Pada hewan coba kekurangan nutrisi menyebabkan hewan menjadi infertile dikarenakan terjadinya degenerasi pada jaringan testis dan jaringan ovarium. Kekurangan nutrisi dapat mengurangi jumlah sel Sertoli yang terdapat di dalam tubulus seminiferus dari testis yang berperan sebagai perawat sel spermatozoa muda, sehingga berdampak pada pertumbuhan sperma yang tertunda. Sementara itu, Pemberian madu berpengaruh terhadap perbaikan jaringan testis yang mengalami degenerasi akibat kekurangan nutrisi, yaitu ditandai dengan peningkatan respon stem cell endogen dan diferensiasi stem cell menjadi sel progenitor yang merupakan calon sel gamet dari mencit jantan melalui ekspresi protein VEGF pada jaringan ovarium tikus putih betina.
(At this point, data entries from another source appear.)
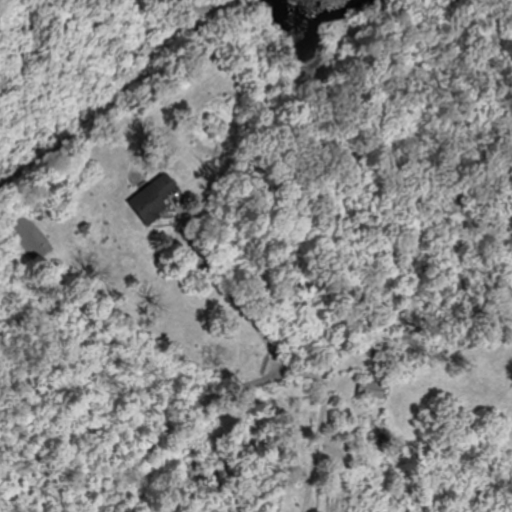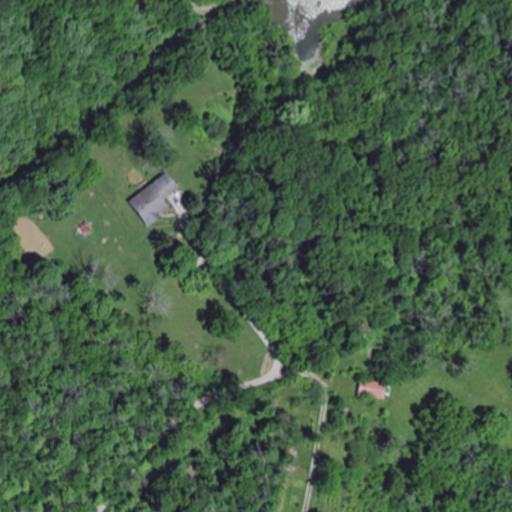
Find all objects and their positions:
building: (154, 200)
building: (374, 389)
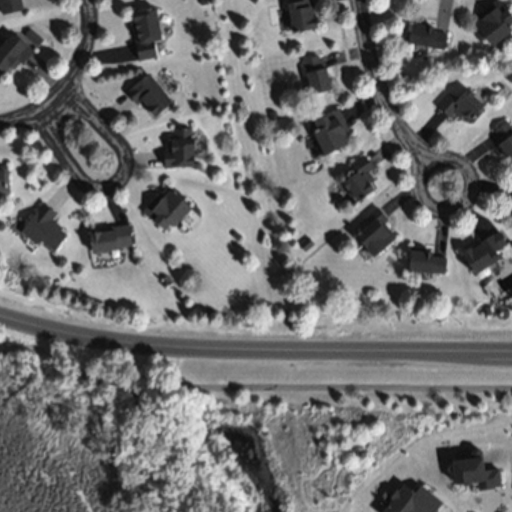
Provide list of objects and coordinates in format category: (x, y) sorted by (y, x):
building: (250, 0)
building: (199, 1)
building: (7, 6)
building: (10, 6)
building: (298, 13)
building: (301, 15)
building: (495, 18)
building: (494, 21)
building: (145, 31)
building: (142, 34)
building: (426, 36)
building: (426, 36)
building: (33, 37)
building: (11, 52)
building: (309, 73)
building: (316, 74)
building: (508, 77)
road: (71, 79)
building: (146, 94)
building: (149, 95)
road: (397, 101)
building: (455, 102)
building: (461, 105)
building: (270, 112)
building: (327, 129)
building: (330, 130)
building: (505, 138)
building: (504, 140)
building: (179, 148)
building: (175, 152)
building: (354, 178)
building: (360, 178)
road: (119, 179)
building: (4, 180)
building: (2, 182)
building: (510, 188)
building: (165, 208)
building: (167, 208)
building: (510, 208)
building: (44, 226)
building: (44, 228)
building: (375, 230)
building: (375, 232)
building: (233, 233)
building: (110, 237)
building: (110, 238)
building: (303, 242)
building: (484, 252)
building: (480, 253)
building: (418, 261)
building: (426, 261)
building: (300, 276)
building: (163, 279)
building: (436, 315)
road: (254, 349)
road: (252, 387)
building: (470, 468)
building: (475, 473)
building: (411, 499)
building: (412, 500)
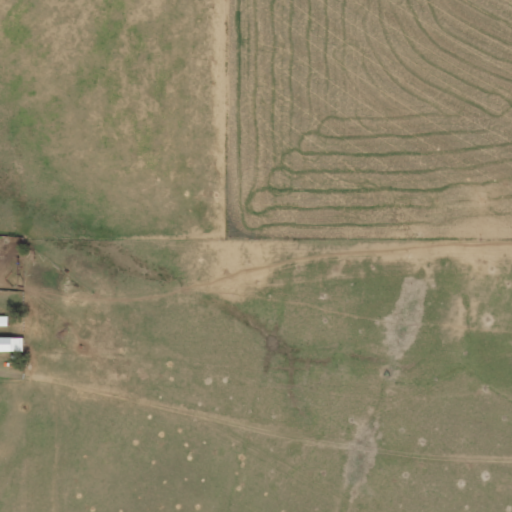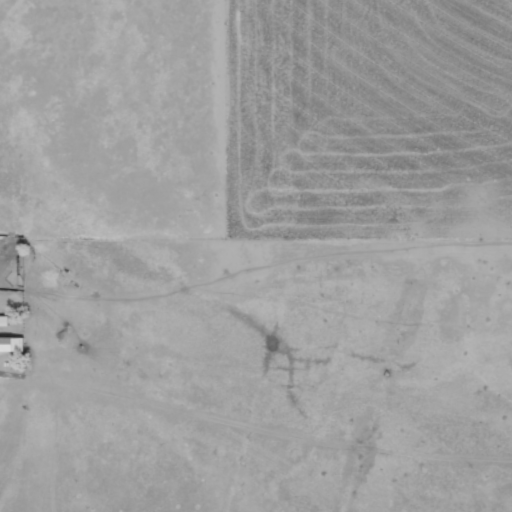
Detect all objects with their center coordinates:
building: (11, 343)
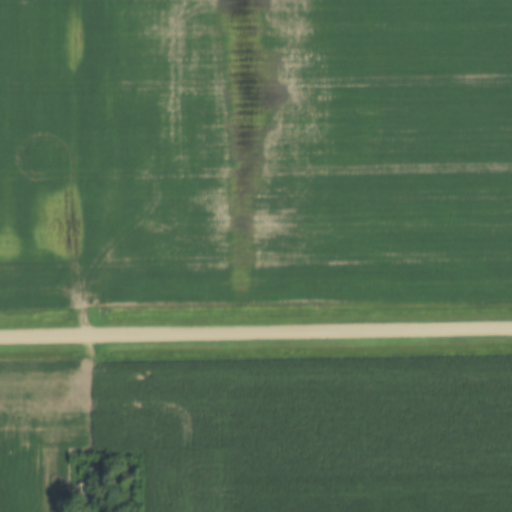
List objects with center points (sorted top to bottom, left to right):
road: (256, 336)
road: (64, 422)
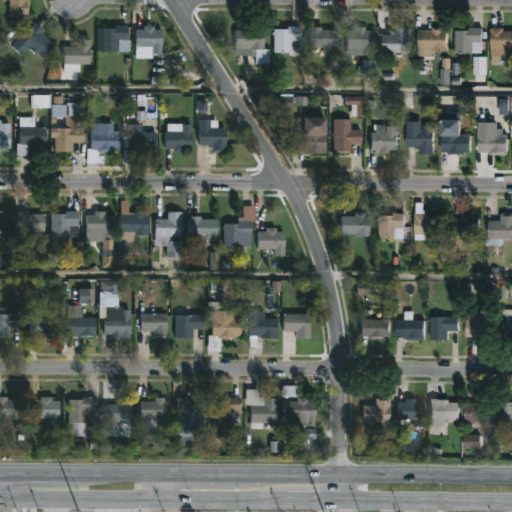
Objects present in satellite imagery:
road: (423, 1)
building: (20, 8)
building: (18, 10)
building: (282, 38)
building: (115, 39)
building: (285, 39)
building: (324, 39)
building: (430, 39)
building: (113, 40)
building: (318, 40)
building: (393, 40)
building: (465, 40)
building: (499, 40)
building: (35, 41)
building: (150, 41)
building: (356, 41)
building: (433, 41)
building: (469, 41)
building: (33, 42)
building: (397, 42)
building: (148, 43)
building: (362, 43)
building: (501, 43)
building: (248, 44)
building: (251, 45)
building: (78, 54)
building: (78, 55)
road: (255, 95)
building: (69, 124)
building: (68, 128)
building: (5, 134)
building: (213, 135)
building: (307, 135)
building: (311, 135)
building: (511, 135)
building: (32, 136)
building: (180, 136)
building: (212, 136)
building: (341, 136)
building: (4, 137)
building: (106, 137)
building: (346, 137)
building: (417, 137)
building: (31, 138)
building: (105, 138)
building: (142, 138)
building: (143, 138)
building: (178, 138)
building: (380, 138)
building: (455, 138)
building: (385, 139)
building: (422, 140)
building: (454, 142)
building: (491, 143)
building: (494, 144)
road: (280, 173)
road: (255, 182)
building: (31, 222)
building: (5, 223)
building: (424, 223)
building: (4, 224)
building: (29, 224)
building: (66, 224)
building: (136, 224)
building: (135, 225)
building: (352, 225)
building: (64, 226)
building: (388, 226)
building: (462, 226)
building: (466, 226)
building: (355, 227)
building: (391, 227)
building: (430, 227)
building: (100, 228)
building: (499, 228)
building: (102, 229)
building: (203, 229)
building: (203, 229)
building: (501, 230)
building: (169, 231)
building: (172, 234)
building: (237, 235)
building: (240, 235)
building: (273, 240)
building: (272, 242)
road: (255, 275)
building: (8, 322)
building: (118, 322)
building: (119, 322)
building: (81, 323)
building: (8, 324)
building: (504, 324)
building: (80, 325)
building: (154, 325)
building: (155, 325)
building: (189, 325)
building: (299, 325)
building: (473, 325)
building: (297, 326)
building: (440, 326)
building: (506, 326)
building: (46, 327)
building: (189, 327)
building: (372, 327)
building: (407, 327)
building: (478, 327)
building: (44, 328)
building: (262, 328)
building: (444, 328)
building: (224, 329)
building: (226, 329)
building: (263, 330)
building: (376, 330)
building: (410, 330)
road: (256, 368)
building: (47, 409)
building: (11, 410)
building: (49, 410)
building: (82, 410)
building: (227, 410)
building: (121, 411)
building: (155, 411)
building: (263, 411)
building: (440, 411)
building: (474, 411)
building: (12, 412)
building: (83, 412)
building: (119, 412)
building: (156, 412)
building: (374, 412)
building: (408, 412)
building: (227, 413)
building: (266, 413)
building: (299, 413)
building: (444, 413)
building: (479, 413)
building: (505, 413)
building: (506, 413)
building: (302, 414)
building: (376, 414)
building: (409, 414)
building: (191, 415)
building: (191, 417)
road: (343, 432)
road: (256, 471)
road: (163, 483)
road: (256, 496)
road: (167, 503)
road: (159, 504)
road: (345, 504)
road: (171, 511)
road: (205, 511)
power tower: (78, 512)
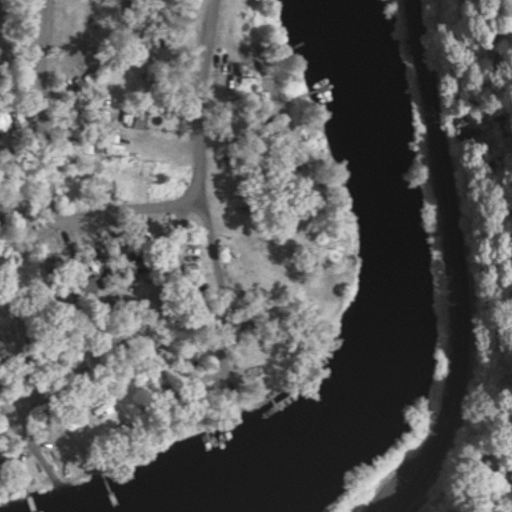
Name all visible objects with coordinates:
building: (0, 6)
building: (138, 119)
road: (453, 263)
building: (49, 265)
building: (289, 272)
river: (405, 301)
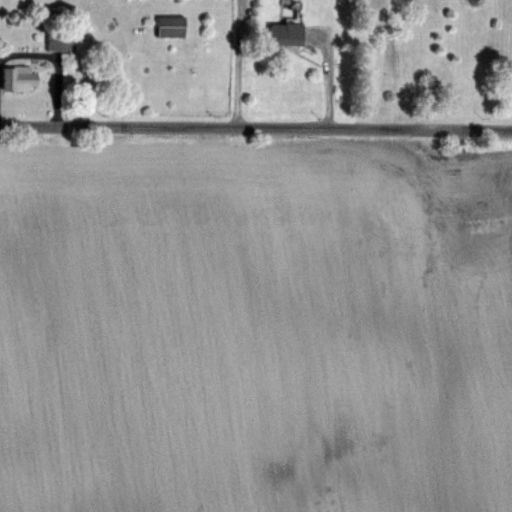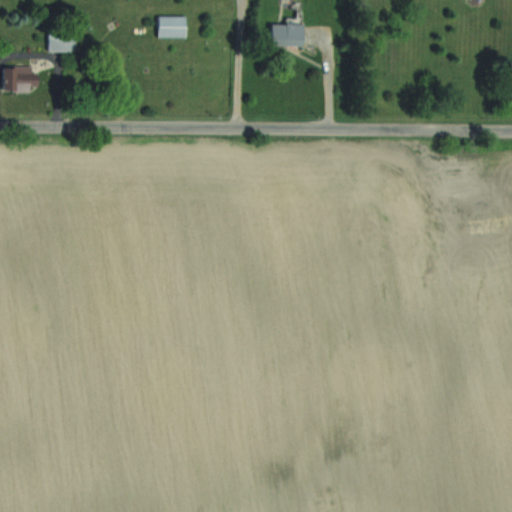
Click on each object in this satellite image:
building: (171, 26)
building: (172, 26)
building: (286, 34)
building: (287, 34)
road: (58, 62)
road: (239, 63)
road: (330, 77)
building: (22, 79)
building: (23, 79)
road: (256, 128)
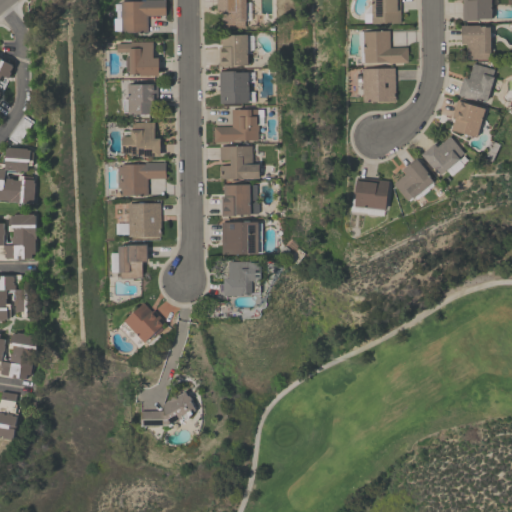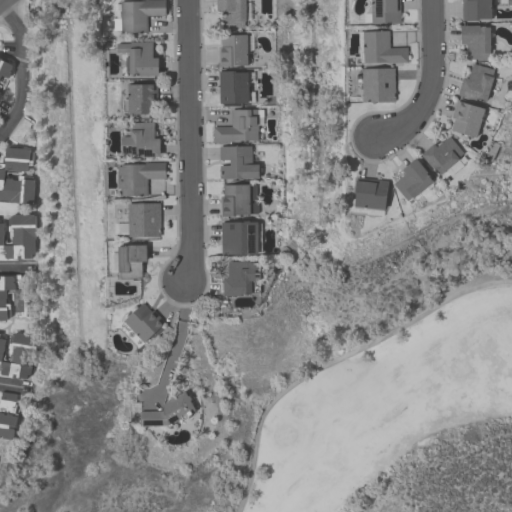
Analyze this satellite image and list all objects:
building: (475, 9)
building: (383, 11)
building: (384, 11)
building: (475, 11)
building: (231, 12)
building: (235, 12)
building: (138, 13)
building: (136, 14)
building: (475, 40)
building: (476, 42)
building: (379, 47)
building: (232, 49)
building: (381, 49)
building: (234, 50)
building: (139, 57)
building: (141, 57)
building: (4, 68)
road: (428, 80)
building: (476, 82)
building: (376, 83)
building: (378, 84)
building: (477, 84)
building: (233, 86)
building: (235, 87)
building: (139, 98)
building: (141, 99)
building: (466, 118)
building: (467, 119)
building: (238, 125)
building: (240, 127)
road: (189, 138)
building: (140, 139)
building: (142, 140)
building: (444, 156)
building: (444, 157)
building: (237, 162)
building: (237, 162)
building: (16, 176)
building: (137, 176)
building: (17, 177)
building: (137, 177)
building: (414, 180)
building: (415, 182)
road: (6, 192)
building: (369, 196)
building: (370, 196)
building: (237, 199)
building: (239, 199)
building: (143, 219)
building: (143, 220)
building: (18, 236)
building: (238, 237)
building: (19, 238)
building: (239, 238)
building: (130, 260)
building: (130, 262)
road: (16, 267)
building: (240, 277)
building: (241, 279)
building: (16, 296)
building: (17, 300)
building: (143, 321)
building: (144, 322)
building: (18, 355)
building: (17, 356)
road: (335, 358)
building: (168, 411)
building: (170, 412)
building: (7, 414)
park: (397, 418)
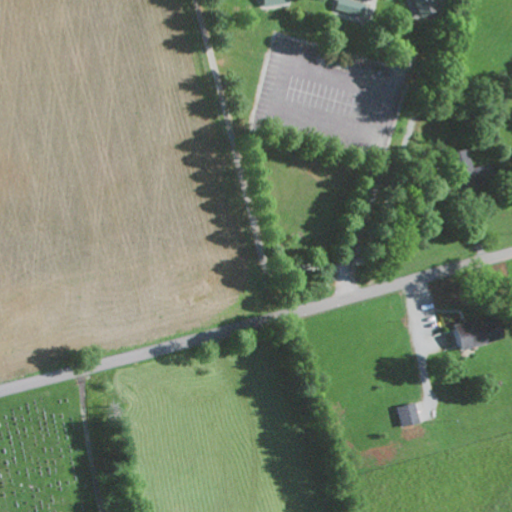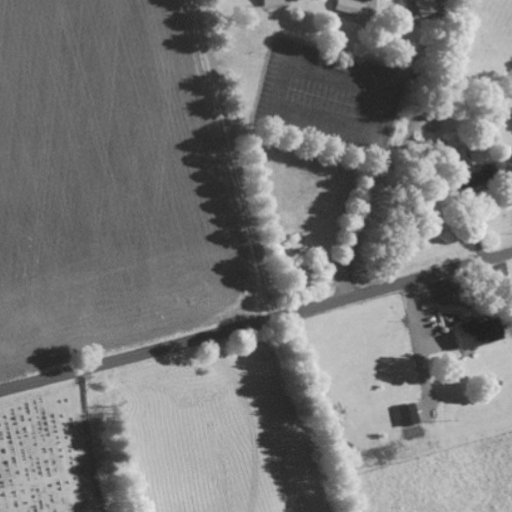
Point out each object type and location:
building: (269, 2)
building: (345, 7)
road: (296, 117)
road: (242, 157)
building: (459, 171)
road: (256, 322)
building: (468, 333)
building: (402, 414)
park: (44, 455)
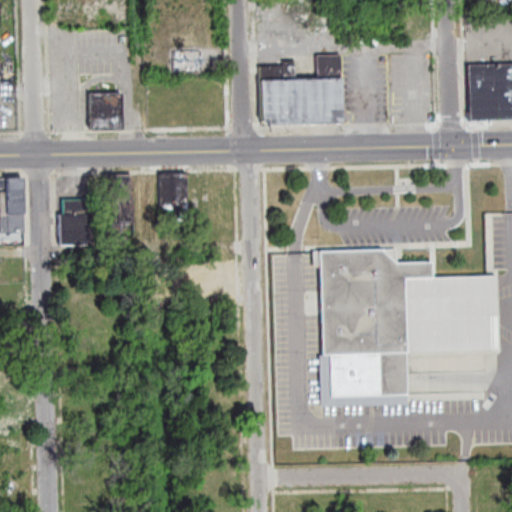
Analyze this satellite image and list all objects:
building: (0, 17)
building: (390, 20)
building: (188, 59)
road: (49, 66)
road: (450, 73)
building: (490, 89)
building: (489, 90)
building: (300, 92)
building: (303, 93)
building: (107, 109)
building: (103, 110)
road: (488, 122)
road: (452, 123)
road: (348, 126)
road: (243, 128)
road: (141, 130)
road: (38, 133)
road: (12, 134)
traffic signals: (453, 147)
road: (256, 150)
road: (386, 166)
road: (455, 167)
road: (251, 170)
road: (322, 170)
road: (145, 171)
road: (14, 174)
road: (40, 174)
road: (389, 189)
building: (153, 191)
building: (175, 194)
building: (121, 195)
building: (140, 202)
building: (11, 204)
building: (12, 205)
building: (118, 205)
road: (27, 212)
road: (304, 217)
building: (76, 223)
parking lot: (396, 225)
road: (393, 226)
road: (237, 227)
building: (113, 233)
building: (16, 242)
building: (1, 243)
road: (126, 249)
road: (41, 255)
road: (253, 255)
building: (2, 271)
road: (247, 284)
building: (205, 288)
building: (206, 288)
road: (270, 319)
building: (393, 320)
building: (391, 321)
road: (460, 364)
parking lot: (376, 375)
road: (321, 423)
road: (467, 448)
road: (275, 478)
road: (362, 479)
road: (368, 490)
road: (463, 494)
road: (275, 500)
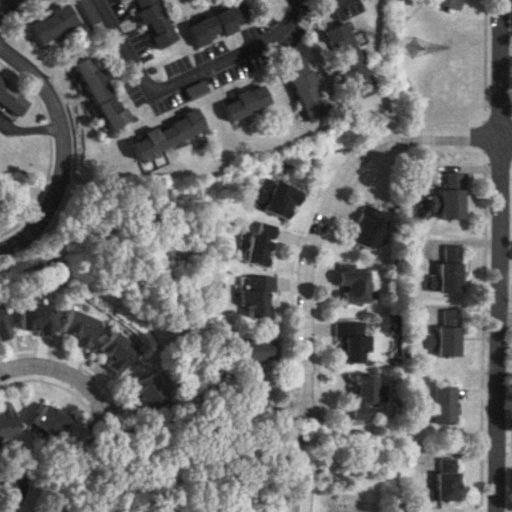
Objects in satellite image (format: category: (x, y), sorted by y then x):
building: (446, 3)
road: (6, 4)
building: (87, 10)
building: (152, 22)
building: (51, 23)
building: (216, 23)
power tower: (398, 41)
building: (347, 60)
road: (182, 77)
building: (303, 88)
building: (98, 94)
building: (11, 98)
building: (245, 101)
road: (29, 129)
building: (166, 133)
road: (65, 146)
building: (448, 197)
building: (277, 198)
road: (328, 206)
building: (365, 227)
building: (257, 244)
road: (499, 255)
building: (447, 271)
building: (352, 282)
building: (255, 295)
building: (34, 318)
building: (3, 324)
building: (79, 327)
building: (447, 333)
building: (351, 340)
building: (257, 349)
building: (117, 351)
road: (65, 369)
building: (149, 390)
building: (366, 394)
road: (242, 404)
building: (445, 404)
building: (50, 418)
building: (7, 421)
road: (147, 427)
road: (298, 473)
building: (445, 480)
road: (24, 490)
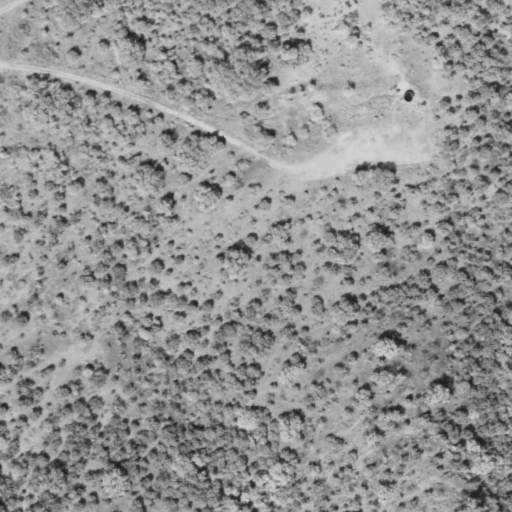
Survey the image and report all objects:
road: (19, 6)
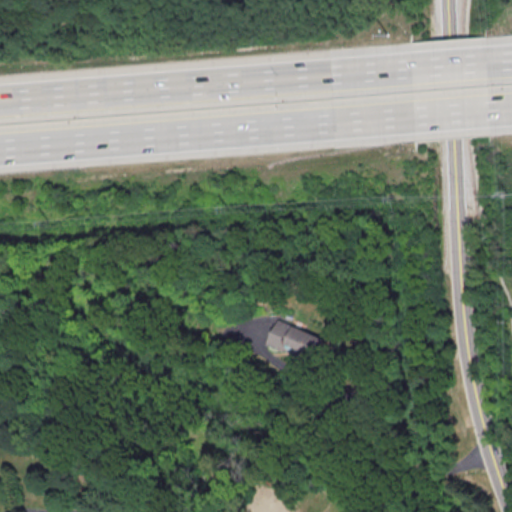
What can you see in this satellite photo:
road: (500, 61)
road: (451, 65)
road: (451, 81)
road: (207, 84)
road: (501, 110)
road: (453, 114)
road: (208, 133)
road: (474, 163)
power tower: (511, 195)
road: (464, 339)
building: (296, 340)
road: (370, 426)
building: (143, 510)
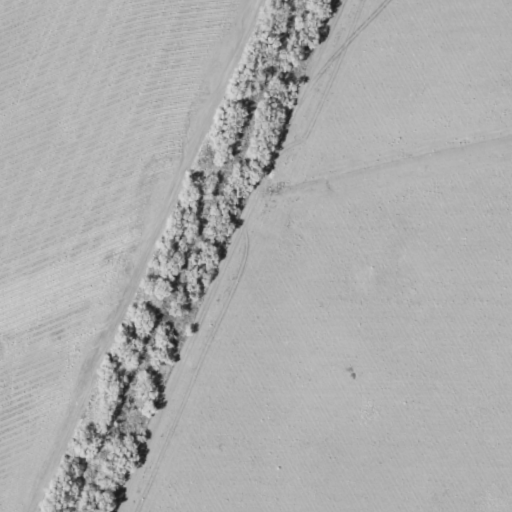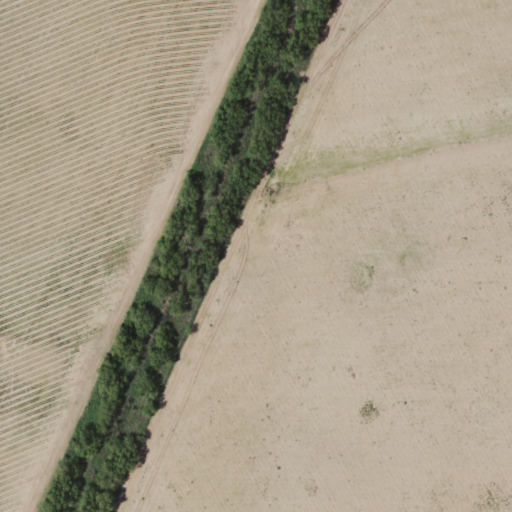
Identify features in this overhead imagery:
railway: (185, 256)
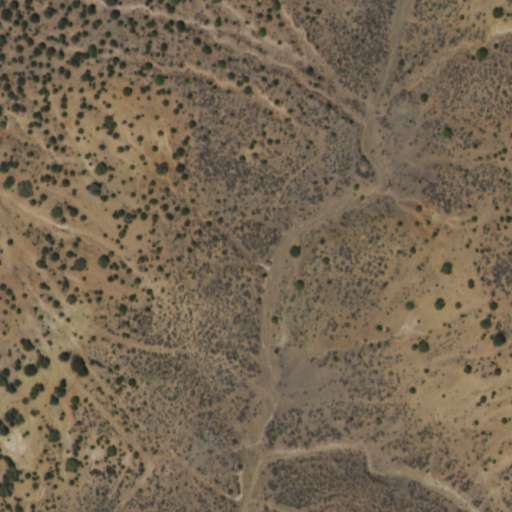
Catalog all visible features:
road: (80, 317)
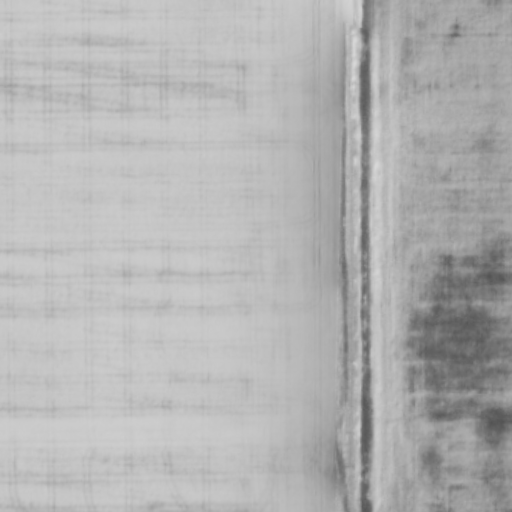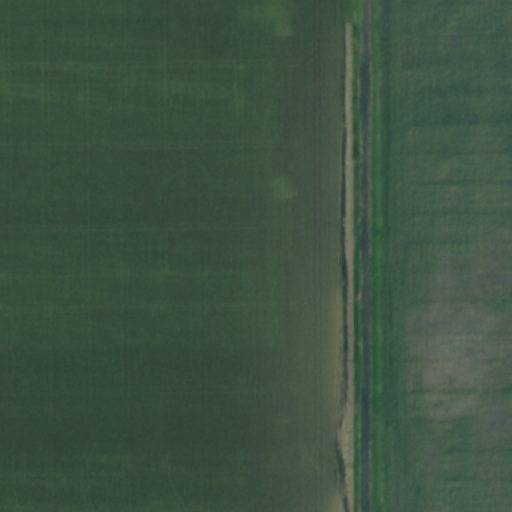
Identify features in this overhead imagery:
road: (371, 256)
Vascular Endhothelial Growth Factor (VEGF) merupakan protein penting dalam tubuh yang berfungsi mengatur pertahanan, migrasi dan diferensisasi saat vaskulogenesis. Ekspresi protein ini pada jaringan, menjadi pertanda dimulainya proses migarasi dari stem cell yang berujung pada diferensiasi menjadi sel progenitor sehingga terjadi regenerasi dari jaringan.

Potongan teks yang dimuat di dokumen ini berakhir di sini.